# Rebuilt 400 block stored for 10 years



## Crzybone (Apr 9, 2011)

I purchased a 400 block that was machined and assembled by a very reputable local machine shop, but it has sat in storage for 10 years ever since. Top end was never put on and the block has been double bagged the entire time. The shop is still in business and is the "go to" for most folks around these parts. Before I start bolting on the top, should I have the shop disassemble and re-lube it? Or am I being overly cautious in doing so? Any advice/thoughts/warnings?


----------



## Red1970GTO (Jun 25, 2011)

I'd ask the machinists at the shop what they think.


----------



## Goat Roper (Oct 28, 2014)

Assemble it then spin the oil pump with a drill motor before you drop in the distributor then run it like you stole it.


----------



## oldskool (Apr 26, 2015)

As said, use a good strong 1/2" drill, to spin the oil pump driveshaft in a counter clockwise direction, til you have plenty of oil pumped throughout the engine--more is better ! 
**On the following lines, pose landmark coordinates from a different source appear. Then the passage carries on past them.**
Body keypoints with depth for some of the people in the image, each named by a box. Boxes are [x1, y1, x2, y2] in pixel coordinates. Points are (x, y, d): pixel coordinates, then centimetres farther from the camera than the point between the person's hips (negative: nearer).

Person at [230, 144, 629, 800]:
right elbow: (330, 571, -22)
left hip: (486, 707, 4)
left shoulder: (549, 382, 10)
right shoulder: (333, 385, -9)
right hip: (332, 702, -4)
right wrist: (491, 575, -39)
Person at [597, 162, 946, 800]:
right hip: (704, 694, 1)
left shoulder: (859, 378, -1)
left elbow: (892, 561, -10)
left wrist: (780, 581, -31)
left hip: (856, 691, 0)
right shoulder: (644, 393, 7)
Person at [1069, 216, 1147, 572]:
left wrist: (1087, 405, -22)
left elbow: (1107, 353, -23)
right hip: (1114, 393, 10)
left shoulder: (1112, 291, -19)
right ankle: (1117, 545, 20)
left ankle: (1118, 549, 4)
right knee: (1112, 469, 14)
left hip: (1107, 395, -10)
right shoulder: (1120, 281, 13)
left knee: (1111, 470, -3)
Also, measure the deck height. If it is over .010, you may wanna buy thin Cometic head gaskets, to reduce quench distance. I just looked at your other thread and saw that you said it was zero decked. So, I'll assume that the deck height is .005 or less. 

Have you already made a final decision on your heads and cam ? And I assume you have decided to keep the cast rods ?
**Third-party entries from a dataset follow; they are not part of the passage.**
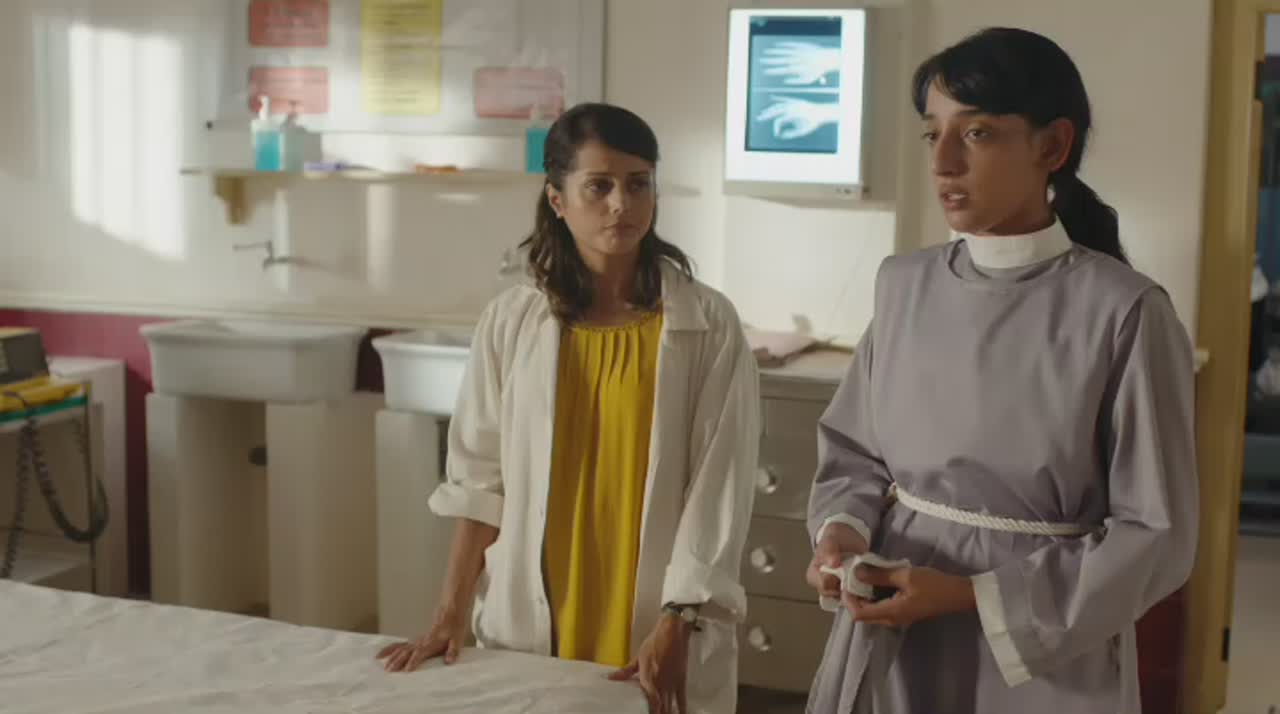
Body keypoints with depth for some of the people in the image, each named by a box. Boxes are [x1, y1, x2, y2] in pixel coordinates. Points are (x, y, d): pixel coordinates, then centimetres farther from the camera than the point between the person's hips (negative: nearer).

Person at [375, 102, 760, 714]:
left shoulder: (708, 325, -6)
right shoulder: (512, 321, -1)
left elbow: (717, 492, -8)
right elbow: (481, 481, 3)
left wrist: (675, 629, -13)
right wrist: (450, 616, 0)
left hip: (659, 638, -1)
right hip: (527, 628, 2)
http://www.wallaceracing.com/cr_test2.php


----------



## Crzybone (Apr 9, 2011)

Thanks Fellas.

Oldskool,
The stock cam replacement that's in it now is coming out for the Lunati roller cam. Probably this one. I'm waiting from a response from Lunati now.
E-heads are being worked by Butler as I type, according to them I will be at 10.5:1 compression.
I'm going to stick with the stock rods and crank for now. The car won't see much action for the next few years, they should hold up for what little I'll be driving. Eventually I want to stroke it out to a 461, then I'll step up to an H-beam rod, forged crank and dished pistons. That's probably when it'll finally see some track time.


----------



## geeteeohguy (Feb 2, 2008)

I personally would disassmble and clean everything, and install fresh lube on the bearings. If this engine was assembled with white lithium grease, it will have turned to plaster by now and will be a disaster. Better safe than sorry, and you are only looking at a little time. Leave the pistons alone, just pull a main and a rod cap and have a look. If clean and lubed with moly lube, don't worry about it. Had a friend who rebuilt a #'s '64 389 tripower engine, and let it sit in a stalled project for 25 years. The guy who bought the car had to install 8 cylinder sleeves due to rust damage and totally re-do the job. Inside storage is much better than outside under a tarp!


----------